Information security breaches have been the “new black” in the past eighteen months, with the latest fashion-trend being the LinkedIn passwords fiasco. This got me thinking: what is the “half-life” of a breach? It’s becoming obvious that users do not see the security of their information as a service differentiator or even a tier one decision point when choosing to use a new social network or online application. (How many of you closed out your LinkedIn accounts?) But, just how quickly does their attention wane from a breach event? Pretty quickly, if one formulates a conclusion based on Google Insights search data.

Let’s start with LinkedIn

We have a burst that – if one is generous – captures interest for about a week. Even more interesting is that it seems said interest was limited to very specific geographic regions:

Google Insights for Search - Web Search Interest_ linkedin password, linkedin passwords, linkedin hacked - Worldwide, Last 30 days

Plus, the incident continues to help show the lack of impact breaches have on stock price:

But, LinkedIn is not exactly a broad-reaching service (i.e. it’s no Facebook).

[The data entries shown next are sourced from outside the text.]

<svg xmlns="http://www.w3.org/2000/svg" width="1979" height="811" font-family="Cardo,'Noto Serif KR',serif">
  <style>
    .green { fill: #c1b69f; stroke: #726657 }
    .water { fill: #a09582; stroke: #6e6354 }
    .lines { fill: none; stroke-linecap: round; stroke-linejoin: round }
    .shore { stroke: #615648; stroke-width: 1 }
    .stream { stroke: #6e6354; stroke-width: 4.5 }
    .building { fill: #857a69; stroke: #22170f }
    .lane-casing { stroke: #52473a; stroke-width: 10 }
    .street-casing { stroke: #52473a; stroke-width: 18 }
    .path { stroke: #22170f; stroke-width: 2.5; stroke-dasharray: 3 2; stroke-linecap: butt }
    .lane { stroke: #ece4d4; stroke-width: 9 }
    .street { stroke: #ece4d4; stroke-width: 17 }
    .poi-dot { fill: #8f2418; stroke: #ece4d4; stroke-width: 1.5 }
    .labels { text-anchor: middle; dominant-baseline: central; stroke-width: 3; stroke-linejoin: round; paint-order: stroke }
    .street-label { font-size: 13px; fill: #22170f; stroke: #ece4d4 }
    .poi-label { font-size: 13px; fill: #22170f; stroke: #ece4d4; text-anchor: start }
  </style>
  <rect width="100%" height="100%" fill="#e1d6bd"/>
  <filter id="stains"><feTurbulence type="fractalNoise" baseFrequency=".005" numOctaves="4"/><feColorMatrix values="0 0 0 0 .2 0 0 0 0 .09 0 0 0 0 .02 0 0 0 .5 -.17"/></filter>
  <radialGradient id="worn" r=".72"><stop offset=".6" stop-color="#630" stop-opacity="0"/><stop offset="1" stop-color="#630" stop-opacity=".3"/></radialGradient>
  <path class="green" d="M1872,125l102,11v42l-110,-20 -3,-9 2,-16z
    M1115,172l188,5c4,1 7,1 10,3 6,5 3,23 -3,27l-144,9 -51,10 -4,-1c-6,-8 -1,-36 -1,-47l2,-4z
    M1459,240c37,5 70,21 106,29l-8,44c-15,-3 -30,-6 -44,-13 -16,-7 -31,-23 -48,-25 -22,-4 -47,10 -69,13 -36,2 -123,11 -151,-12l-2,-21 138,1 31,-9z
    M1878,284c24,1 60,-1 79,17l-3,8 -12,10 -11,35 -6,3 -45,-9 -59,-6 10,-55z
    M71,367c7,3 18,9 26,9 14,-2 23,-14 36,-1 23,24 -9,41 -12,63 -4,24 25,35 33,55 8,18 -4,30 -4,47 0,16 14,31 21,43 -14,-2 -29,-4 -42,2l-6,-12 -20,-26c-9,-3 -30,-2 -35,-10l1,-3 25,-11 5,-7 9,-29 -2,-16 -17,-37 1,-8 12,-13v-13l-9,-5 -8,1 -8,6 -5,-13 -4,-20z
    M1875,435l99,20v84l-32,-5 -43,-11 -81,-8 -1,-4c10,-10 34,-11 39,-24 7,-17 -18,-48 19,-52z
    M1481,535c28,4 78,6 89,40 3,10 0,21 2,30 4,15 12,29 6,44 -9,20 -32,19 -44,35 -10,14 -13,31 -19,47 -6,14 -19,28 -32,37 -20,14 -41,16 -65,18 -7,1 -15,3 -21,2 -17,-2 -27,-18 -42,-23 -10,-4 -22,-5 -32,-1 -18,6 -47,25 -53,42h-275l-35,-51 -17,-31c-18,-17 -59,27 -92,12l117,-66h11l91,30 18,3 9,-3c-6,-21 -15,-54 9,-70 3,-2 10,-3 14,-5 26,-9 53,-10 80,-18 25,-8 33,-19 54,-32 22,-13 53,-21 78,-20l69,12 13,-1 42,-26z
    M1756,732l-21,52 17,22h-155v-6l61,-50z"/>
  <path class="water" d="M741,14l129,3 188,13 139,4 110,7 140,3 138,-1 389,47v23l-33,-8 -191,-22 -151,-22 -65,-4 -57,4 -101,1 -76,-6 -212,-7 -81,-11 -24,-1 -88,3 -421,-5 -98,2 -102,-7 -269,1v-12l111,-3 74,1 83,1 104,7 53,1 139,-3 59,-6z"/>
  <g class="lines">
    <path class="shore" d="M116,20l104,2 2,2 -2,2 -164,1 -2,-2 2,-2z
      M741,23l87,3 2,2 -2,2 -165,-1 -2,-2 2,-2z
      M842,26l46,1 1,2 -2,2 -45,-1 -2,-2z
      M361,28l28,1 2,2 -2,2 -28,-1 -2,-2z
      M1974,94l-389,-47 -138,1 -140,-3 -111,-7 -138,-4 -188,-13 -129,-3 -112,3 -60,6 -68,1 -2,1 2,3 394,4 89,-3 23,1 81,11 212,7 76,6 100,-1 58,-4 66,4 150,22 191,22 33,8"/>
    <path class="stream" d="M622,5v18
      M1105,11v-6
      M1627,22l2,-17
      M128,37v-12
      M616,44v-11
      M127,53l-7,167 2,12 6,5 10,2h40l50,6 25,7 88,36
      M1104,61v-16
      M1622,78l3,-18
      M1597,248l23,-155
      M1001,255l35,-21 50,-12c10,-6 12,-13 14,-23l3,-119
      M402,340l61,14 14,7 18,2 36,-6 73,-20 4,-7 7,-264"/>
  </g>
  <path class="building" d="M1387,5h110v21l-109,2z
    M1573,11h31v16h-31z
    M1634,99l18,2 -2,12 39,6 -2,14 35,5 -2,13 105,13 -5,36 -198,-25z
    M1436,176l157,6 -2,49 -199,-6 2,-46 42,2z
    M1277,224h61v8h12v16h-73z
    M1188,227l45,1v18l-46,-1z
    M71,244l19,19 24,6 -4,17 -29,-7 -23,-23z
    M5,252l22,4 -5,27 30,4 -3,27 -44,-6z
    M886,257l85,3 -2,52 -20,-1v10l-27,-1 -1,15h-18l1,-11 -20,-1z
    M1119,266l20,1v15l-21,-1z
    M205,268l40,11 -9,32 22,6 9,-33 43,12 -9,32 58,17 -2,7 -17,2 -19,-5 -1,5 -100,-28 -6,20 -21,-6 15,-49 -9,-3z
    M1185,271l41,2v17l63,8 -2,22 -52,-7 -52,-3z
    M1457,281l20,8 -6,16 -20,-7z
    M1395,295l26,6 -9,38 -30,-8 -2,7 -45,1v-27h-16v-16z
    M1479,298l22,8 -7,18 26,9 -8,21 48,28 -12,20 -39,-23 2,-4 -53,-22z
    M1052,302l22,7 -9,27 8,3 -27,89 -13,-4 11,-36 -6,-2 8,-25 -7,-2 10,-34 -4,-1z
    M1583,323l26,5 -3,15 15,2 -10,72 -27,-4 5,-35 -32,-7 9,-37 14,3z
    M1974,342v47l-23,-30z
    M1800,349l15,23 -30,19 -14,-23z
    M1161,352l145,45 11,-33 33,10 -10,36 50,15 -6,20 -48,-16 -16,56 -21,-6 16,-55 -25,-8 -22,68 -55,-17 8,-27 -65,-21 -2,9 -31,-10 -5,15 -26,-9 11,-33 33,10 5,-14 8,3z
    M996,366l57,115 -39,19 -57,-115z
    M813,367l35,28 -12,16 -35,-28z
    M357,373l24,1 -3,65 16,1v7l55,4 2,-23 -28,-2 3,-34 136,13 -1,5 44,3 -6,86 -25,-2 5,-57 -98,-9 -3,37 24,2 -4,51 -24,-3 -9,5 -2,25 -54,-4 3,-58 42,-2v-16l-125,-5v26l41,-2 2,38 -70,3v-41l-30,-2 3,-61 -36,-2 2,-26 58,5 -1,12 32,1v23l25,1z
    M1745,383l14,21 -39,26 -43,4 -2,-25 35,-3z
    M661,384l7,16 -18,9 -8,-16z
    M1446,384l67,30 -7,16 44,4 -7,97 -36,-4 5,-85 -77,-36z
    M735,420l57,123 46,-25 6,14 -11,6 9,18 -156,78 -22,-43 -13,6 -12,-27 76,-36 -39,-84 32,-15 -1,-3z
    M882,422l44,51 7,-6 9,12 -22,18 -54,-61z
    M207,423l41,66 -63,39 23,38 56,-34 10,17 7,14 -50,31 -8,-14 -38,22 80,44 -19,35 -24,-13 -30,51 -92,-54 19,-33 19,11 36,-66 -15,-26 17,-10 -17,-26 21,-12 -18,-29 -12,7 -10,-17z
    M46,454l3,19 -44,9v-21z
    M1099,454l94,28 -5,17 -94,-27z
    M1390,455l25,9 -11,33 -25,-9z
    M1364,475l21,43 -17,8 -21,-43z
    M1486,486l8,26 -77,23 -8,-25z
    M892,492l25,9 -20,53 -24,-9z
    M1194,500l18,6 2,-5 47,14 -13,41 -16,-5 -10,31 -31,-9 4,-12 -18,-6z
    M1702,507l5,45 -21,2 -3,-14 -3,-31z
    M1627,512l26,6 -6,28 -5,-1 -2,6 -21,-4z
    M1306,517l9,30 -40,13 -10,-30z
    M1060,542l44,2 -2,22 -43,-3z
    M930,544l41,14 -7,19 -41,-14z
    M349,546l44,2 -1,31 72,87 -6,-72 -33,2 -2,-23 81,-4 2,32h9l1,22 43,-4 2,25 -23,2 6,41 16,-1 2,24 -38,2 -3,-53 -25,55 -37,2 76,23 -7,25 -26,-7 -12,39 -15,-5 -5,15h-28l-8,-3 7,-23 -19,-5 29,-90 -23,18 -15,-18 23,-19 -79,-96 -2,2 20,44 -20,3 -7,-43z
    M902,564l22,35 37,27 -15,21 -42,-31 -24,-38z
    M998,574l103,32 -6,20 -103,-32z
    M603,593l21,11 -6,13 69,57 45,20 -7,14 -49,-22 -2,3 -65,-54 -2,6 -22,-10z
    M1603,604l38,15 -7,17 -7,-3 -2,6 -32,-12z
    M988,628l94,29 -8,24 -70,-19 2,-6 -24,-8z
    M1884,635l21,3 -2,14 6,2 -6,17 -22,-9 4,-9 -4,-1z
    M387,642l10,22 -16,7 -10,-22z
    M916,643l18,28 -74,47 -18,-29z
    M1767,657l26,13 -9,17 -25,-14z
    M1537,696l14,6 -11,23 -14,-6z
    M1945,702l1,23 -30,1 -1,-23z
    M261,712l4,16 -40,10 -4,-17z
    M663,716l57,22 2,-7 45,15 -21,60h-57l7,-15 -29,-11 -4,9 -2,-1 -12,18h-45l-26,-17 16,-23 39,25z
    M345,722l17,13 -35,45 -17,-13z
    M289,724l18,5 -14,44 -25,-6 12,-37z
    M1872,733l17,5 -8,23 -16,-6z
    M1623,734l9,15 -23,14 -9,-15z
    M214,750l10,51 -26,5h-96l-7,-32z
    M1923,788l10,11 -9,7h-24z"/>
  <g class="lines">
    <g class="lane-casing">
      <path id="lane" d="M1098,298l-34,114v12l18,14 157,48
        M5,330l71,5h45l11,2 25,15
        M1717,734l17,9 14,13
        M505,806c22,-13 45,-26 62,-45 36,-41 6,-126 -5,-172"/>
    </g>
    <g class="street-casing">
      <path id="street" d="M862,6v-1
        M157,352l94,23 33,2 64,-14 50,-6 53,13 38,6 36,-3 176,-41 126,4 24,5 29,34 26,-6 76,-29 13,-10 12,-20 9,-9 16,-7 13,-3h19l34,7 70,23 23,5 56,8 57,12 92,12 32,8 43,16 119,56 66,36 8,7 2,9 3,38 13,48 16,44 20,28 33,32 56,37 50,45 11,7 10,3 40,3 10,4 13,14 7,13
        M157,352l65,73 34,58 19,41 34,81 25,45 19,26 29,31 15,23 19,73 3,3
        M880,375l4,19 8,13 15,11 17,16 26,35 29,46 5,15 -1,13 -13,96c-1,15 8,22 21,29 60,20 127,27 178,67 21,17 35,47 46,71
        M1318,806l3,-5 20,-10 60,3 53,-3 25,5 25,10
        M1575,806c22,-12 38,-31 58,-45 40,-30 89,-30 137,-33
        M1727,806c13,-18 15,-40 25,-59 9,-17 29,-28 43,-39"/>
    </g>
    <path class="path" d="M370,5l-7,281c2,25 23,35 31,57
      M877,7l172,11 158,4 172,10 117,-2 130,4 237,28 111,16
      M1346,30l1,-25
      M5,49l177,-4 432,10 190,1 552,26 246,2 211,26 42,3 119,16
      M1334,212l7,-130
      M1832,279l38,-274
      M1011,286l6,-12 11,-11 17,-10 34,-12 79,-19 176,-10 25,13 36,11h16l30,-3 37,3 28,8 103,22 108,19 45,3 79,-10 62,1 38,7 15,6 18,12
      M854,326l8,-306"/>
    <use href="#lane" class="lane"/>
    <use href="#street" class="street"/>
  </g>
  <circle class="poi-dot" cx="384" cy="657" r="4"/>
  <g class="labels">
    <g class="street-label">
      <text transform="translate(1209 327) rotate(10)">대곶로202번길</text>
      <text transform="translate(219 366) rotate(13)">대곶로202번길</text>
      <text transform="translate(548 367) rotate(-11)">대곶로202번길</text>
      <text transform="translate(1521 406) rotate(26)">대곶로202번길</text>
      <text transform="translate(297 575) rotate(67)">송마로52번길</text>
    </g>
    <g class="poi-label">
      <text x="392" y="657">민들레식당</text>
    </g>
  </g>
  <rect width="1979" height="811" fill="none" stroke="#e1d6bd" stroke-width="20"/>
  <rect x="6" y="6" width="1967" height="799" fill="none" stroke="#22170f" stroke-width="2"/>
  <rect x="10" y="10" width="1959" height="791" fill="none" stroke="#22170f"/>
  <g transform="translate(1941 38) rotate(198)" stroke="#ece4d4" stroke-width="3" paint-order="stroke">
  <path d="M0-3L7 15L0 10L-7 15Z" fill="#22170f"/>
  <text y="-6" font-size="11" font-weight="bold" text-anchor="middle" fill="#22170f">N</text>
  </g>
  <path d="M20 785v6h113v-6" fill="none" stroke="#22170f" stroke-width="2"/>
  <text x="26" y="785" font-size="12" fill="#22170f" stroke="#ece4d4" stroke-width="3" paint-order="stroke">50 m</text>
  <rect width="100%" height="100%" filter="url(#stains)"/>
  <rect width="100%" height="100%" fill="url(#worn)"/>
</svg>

Breaches Don’t Stop The Shopping

Investor exuberance notwithstanding, LinkedIn is kinda boring since folks use it to actually publish personal data to the world. While it has some private messaging and may hold some financial account information, it’s not like Zappos which has payment information and shopping history, and who was also breached this year. How long did they get attention?

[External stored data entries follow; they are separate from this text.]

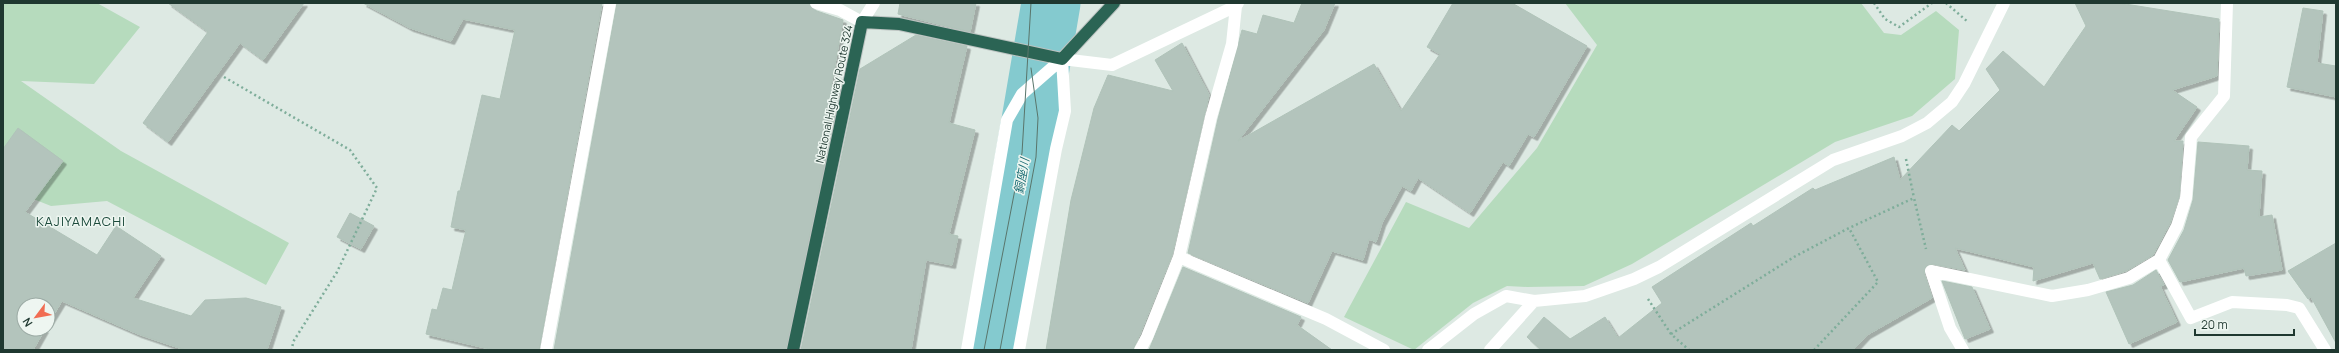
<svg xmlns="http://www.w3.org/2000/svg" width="2339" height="353" viewBox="0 0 2339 353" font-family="Manrope,'Noto Sans JP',sans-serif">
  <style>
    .green { fill: #b6dbbd }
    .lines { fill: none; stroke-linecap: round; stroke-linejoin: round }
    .river { stroke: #84cacf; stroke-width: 59 }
    .building { fill: #b3c4bc; stroke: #b0c3b9; filter: url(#shadow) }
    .highway-casing { stroke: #bcc3c1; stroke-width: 14 }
    .path { stroke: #7ead9a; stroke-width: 2.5; stroke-dasharray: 2 3; stroke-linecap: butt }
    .minor { stroke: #fff; stroke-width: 12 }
    .highway { stroke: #2b6454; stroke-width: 12 }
    .tram { stroke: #59756b; stroke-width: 1 }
    .labels { text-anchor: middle; stroke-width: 3; stroke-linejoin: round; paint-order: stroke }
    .street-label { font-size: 11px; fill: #1f3830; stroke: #eef6f1 }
    .water-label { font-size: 12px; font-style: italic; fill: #1a6c73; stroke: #eef6f1 }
    .quarter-label { font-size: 13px; letter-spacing: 1px; fill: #1c4a3b; stroke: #eef6f1 }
  </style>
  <defs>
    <filter id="shadow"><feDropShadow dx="3.5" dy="3.5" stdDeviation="0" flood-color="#0004"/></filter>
  </defs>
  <rect width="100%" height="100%" fill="#dde9e3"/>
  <path class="green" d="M3 3H97L140 27 94 84 21 81 121 151 289 243 266 285 107 201 51 206 3 187Z
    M1565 3H1861L1884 33 1901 35 1936 11 1959 30 1955 79 1912 116 1835 142 1632 264 1584 286 1527 287 1507 286 1473 303 1414 350 1344 317 1406 202 1469 228 1537 148 1597 45Z"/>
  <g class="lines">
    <path class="river" d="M992 350 1051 3"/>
  </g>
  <path class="building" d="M168 3H304L263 60 240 43 168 142 143 123 208 32Z
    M363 3H602L539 350H494L426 334 432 309 437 310 443 288 452 290 466 230 451 227 458 191H460L482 95 500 99 515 30 463 19 451 41 410 28Z
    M617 3H809L814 10 843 20 831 86 842 79 786 350H554Z
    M900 3H976L970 32 898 14Z
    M1302 3H1335L1324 30 1238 141 1374 64 1401 111 1440 54 1427 47 1453 3H1512L1587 46 1534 137 1528 134 1509 166 1503 162 1470 213 1418 178 1411 191 1402 186 1382 223 1376 242 1369 239 1363 260 1332 251 1308 303 1188 253 1218 119 1242 30 1257 34 1263 15 1294 23Z
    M2075 3H2119L2219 19 2217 76 2172 90 2197 107 2174 141H2183L2179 197 2170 223 2153 255 2126 271 2100 279 2093 263 2033 281 2034 267 1955 248 1965 270 1933 264 1926 266 1924 273 1932 298 1867 335 1853 350H1541L1527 337 1544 317 1570 339 1605 317 1618 338 1662 303 1652 287 1751 223 1753 226 1813 188 1815 190 1894 157 1900 180 1952 125 1959 131 2000 90 1986 69 2003 51 2044 87 2086 26Z
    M2303 8 2323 11 2317 63 2336 66V97L2287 87Z
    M916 35 967 46 949 123 975 130 949 234 958 236 952 265 926 260 911 350H801L860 69Z
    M1182 43 1209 95 1172 255 1140 334 1133 350H1046L1071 200 1094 108 1108 75 1173 91 1155 60Z
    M18 128 63 161 25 212 97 255 116 226 161 256 133 298 191 316 205 300 246 298 281 307 267 350H185L138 334 62 301 48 324V305H24V329H45L33 350H3V149Z
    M2198 142 2249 146 2247 170 2262 171 2259 217 2272 215 2282 270 2246 276 2244 268 2180 282 2168 260 2184 230 2193 200Z
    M350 213 374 226 361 249 337 237Z
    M2336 243V343L2311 297 2308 299 2288 271Z
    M1183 267 1301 317 1297 325 1332 350H1149Z
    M2156 270 2164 285 2160 286 2177 322 2129 344 2106 292 2133 285Z
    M1942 281 1972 287 1990 329 1965 339Z"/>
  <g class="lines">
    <g class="highway-casing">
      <path id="highway" d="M793 350 862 22 899 24 1062 59 1114 3"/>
    </g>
    <path class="path" d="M1874 3 1885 19 1899 27 1932 3
      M1946 3 1968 22
      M224 77 350 150 377 188 337 272 293 342 292 350
      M1906 159 1914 198
      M1648 299 1671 334 1689 350
      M1671 334 1794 257 1849 228 1914 198 1926 249
      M1814 350 1878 282 1849 228"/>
    <path class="minor" d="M816 3 840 10 862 22 874 3
      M1179 257 1326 319 1384 350
      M2159 260 2191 318 2232 302 2287 305 2299 308 2325 350
      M546 350 610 3
      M967 350 1007 120 1022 94 1062 59 1112 65 1236 6 1238 3
      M1019 350 1056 149 1065 111 1062 59
      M1140 350 1147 337 1179 257 1211 117 1232 44 1236 6
      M1428 350 1474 314 1506 296 1534 301
      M1490 350 1534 301 1585 296 1634 279 1659 267 1833 160 1902 136 1927 123 1952 102 1964 84 2004 3
      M1963 350 1950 328 1931 271 2052 296 2088 290 2129 278 2159 260 2177 226 2186 198 2191 137 2224 96 2227 3"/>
    <use href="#highway" class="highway"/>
    <path class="tram" d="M984 350 1022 153 1031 3
      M1000 350 1036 157 1038 118 1031 68"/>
  </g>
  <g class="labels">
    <g class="street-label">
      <text transform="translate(834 94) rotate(-78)" y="4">National Highway Route 324</text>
    </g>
    <g class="water-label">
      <text transform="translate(1022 176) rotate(-80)" y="4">銅座川</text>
    </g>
    <g class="quarter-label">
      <text x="81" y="226">KAJIYAMACHI</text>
    </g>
  </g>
  <rect width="2339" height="353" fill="none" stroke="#1f3830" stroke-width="8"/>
  <g transform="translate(36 317) rotate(238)"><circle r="19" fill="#eef6f1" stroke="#9baaa4"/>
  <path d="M0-3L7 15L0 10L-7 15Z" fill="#f16d53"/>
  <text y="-6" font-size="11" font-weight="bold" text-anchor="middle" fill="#1f3830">N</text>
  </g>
  <path d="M2195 329v6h99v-6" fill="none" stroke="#1f3830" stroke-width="2"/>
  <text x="2201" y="329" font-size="12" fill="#1f3830" stroke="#eef6f1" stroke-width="3" paint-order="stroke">20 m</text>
</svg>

While there is a longer, flat tail, attention is still about seven days (you can interact with the chart and zoom in to verify that claim) and Zappos’ overall consumer interest does not seem to have waned:

Sownage Revisited

The word “Sony” is now almost synonymous with “breach” in the minds of most information security folk. It’s our “go to” example when talking with executives and application teams. Unfortunately, for the purposes of comparative analysis, it wasn’t just one breach. So, while the chart shows closer to a ten week interest period, that makes sense when one considers there were over ten news stories (one for each new breach):

I won’t go into the details as to why including a stock price chart has little efficacy in determining breach effect for Sony (it’s been analyzed to death), but a comparative look at “PlayStation” (with an added factor for “iPad”) shows (to me) that the breaches had far less impact on interest in the PlayStation (one of the main breach targets) than the iPad had:

Breaches Spook The Spooks

So, if breaches are of little interest to the consumer, they must have greater impact on the community that has some skin in the game, right? Kinda. If we look at the RSA & Lockheed breaches:

We see that the Lockheed breach kept attention from mid-April to about mid-July (12 weeks) and RSA spiked twice for about four weeks each time. Both of them were intertwined in the news and RSA had numerous (to be blunt) PR-events that helped keep focus on both.

RSA is part of EMC, so a stock view analysis has many other complexities that make it less than ideal, but both companies (EMC & Lockheed) did not seem to suffer from the extended initial breach interest:

Only One View

I mentioned at the beginning of the post that this was intended to be a single-factor analysis, limited to what insights Google gleans from what folks are searching for. It doesn’t provide a view into enterprise contractual agreements, service usage patterns or even blogger/social media sentiment analysis. Yet, folks search for what they are interested in and when I add a few parameters to the LinkedIn chart:

we see that people are far more interested in Scarlett Johansson, gas prices and even Snookie than they are in LinkedIn insecurity. Perhaps breaches just aren’t sexy enough or personally impacting enough to truly matter…even to security professionals.